Opinions

Faire de la recherche

Dans le milieu universitaire, nous connaissons relativement bien l’expression de « faire de la recherche. » Néanmoins, il est intéressant de se demander : mais quand est-ce que nous nous trouvons à « faire de la recherche », précisément ?

C’est que l’expression fourre-tout se trouve à englober une multitude d’actions : s’interroger, prendre des notes, entrer des mots-clés dans des moteurs de recherche pour repérer des résultats, balayer ces résultats, en extraire les plus pertinents, consulter des documents, essayer d’y accéder en ligne, soupirer à l’éventualité négative qui se matérialise, les chercher en catalogues de bibliothèques, écrire la cote de leur emplacement sur un papier, prendre cette liste de cotes et partir « faire du terrain » dans les rayons de bibliothèques, consulter les documents sur place, prendre en note leurs informations bibliographiques, trancher entre trimbaler les documents à la maison pour en numériser un chapitre ou le photocopier sur place afin de ménager nos biceps et donner plus de jus à nos muscles du cerveau, etc. D’autant plus qu’à l’ère du numérique, ces actions peuvent se bifurquer de mille et une façons.

Intuitivement, j’ai plutôt l’impression que la recherche agit en véritable filtre et se « fait » partout : entre mes mouvements d’épaules qui bougent au rythme des playlists de Songza, alors que je suis assise en indien sur mon lit à travailler sur un projet de recherche, entre mon thé noir et mon désir subséquent de me faire un « vrai café, c’est quoi ce placebo-là », entre rester chez-moi à travailler et mon désir de sortir faire du coworking avec mon portable et mon chandail arborant une tête de mort (on a tous un objet qui nous cloue au seuil de la porte du monde des adultes et qu’on s’y plait ainsi) pour ainsi pouvoir me dire que la vie est si belle quand on peut gérer son temps.

Ainsi, le filtre en question vient réarranger nos journées et nous donner l’illusion de la faire, finalement, cette recherche.
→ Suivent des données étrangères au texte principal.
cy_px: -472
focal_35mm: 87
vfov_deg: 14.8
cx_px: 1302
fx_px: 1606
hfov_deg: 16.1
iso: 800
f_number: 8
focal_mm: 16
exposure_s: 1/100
À défaut de la cerner, on va l’avoir à l’usure ! Puis, on doit périodiquement soigner notre névrose d’élu(e) à qui on a demandé de « faire de la recherche » (ou pire, à qui on adresse des chèques arborant le logo de l’université pour ce motif !). On en vient à vouloir soulever des roches, des crayons, des livres, des chats étendus sur des claviers et s’exclamer : « Hé ho, la recherche qui se fait, es-tu là ? »
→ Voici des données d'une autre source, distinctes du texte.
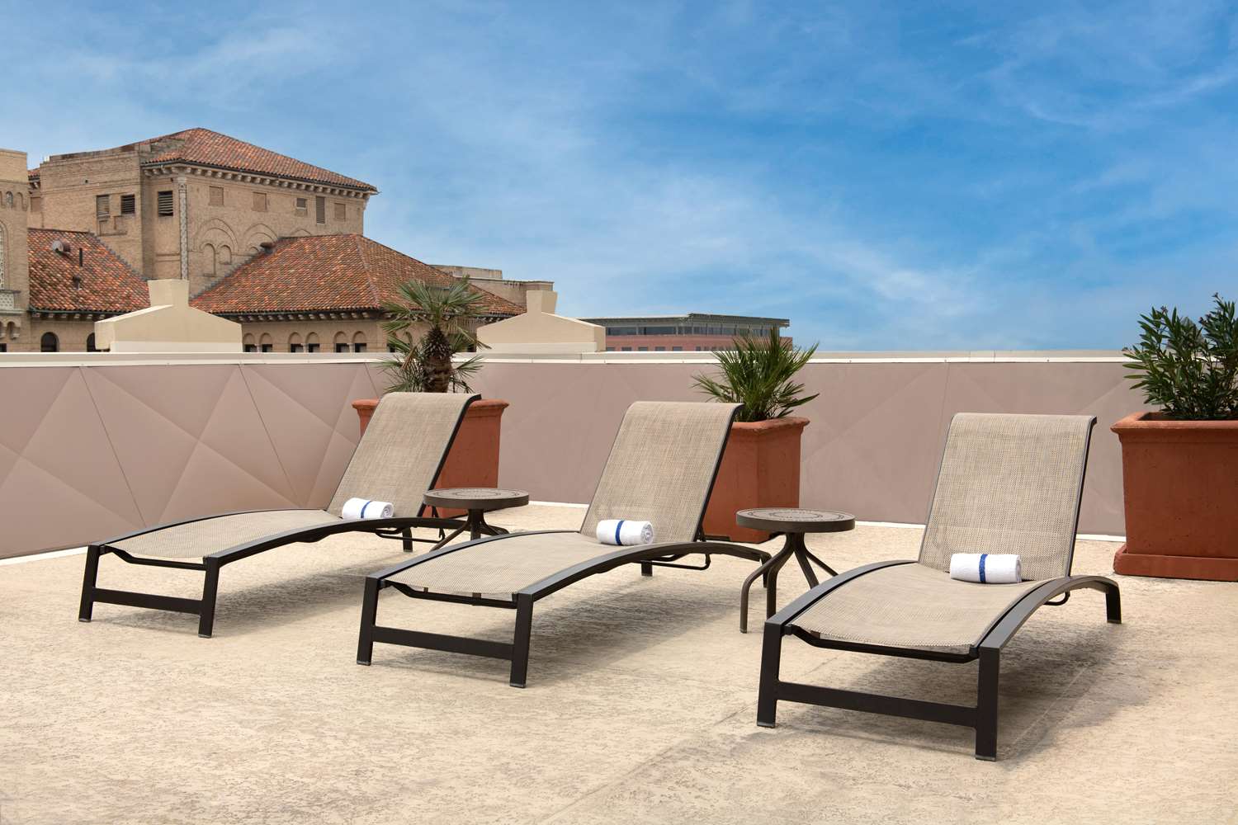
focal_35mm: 40
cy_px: 412
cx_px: 619
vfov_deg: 33.4
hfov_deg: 48.5
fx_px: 1375
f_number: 11
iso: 50
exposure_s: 1/125
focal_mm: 40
Alors que je m’apprêtais à « faire de la recherche » comme je ne l’avais jamais fait auparavant (j’envoie la main à mon mémoire de maîtrise qui s’éloigne lentement de la rive du doctorat sur laquelle il m’a déposé), j’ai croisé une candidate au doctorat lors d’une soirée dans un bar. Je lui demande comment elle avait trouvé cela de faire un mémoire de maîtrise. Un verre dans la main, un portefeuille en cuir blanc bien attaché à son poignet, un décolleté plongeant, elle me dit : « Bin, faut aimer ça, faire de la recherche, là… » C’était mon premier avant-goût de ce que c’est de « faire de la recherche »; c’est là que j’ai appris que, bien qu’impossible à cerner, la bibitte noire qu’est « faire de la recherche » peut, si mal domptée, devenir si grande qu’elle nous empêche de passer dans les cadres de portes.

 

Anne-Marie Lacombe, bibliothécaire, finissante à la maîtrise en bibliothéconomie et sciences de l’information à l’Université de Montréal et étudiante au doctorat en histoire de l’art à l’Université Concordia.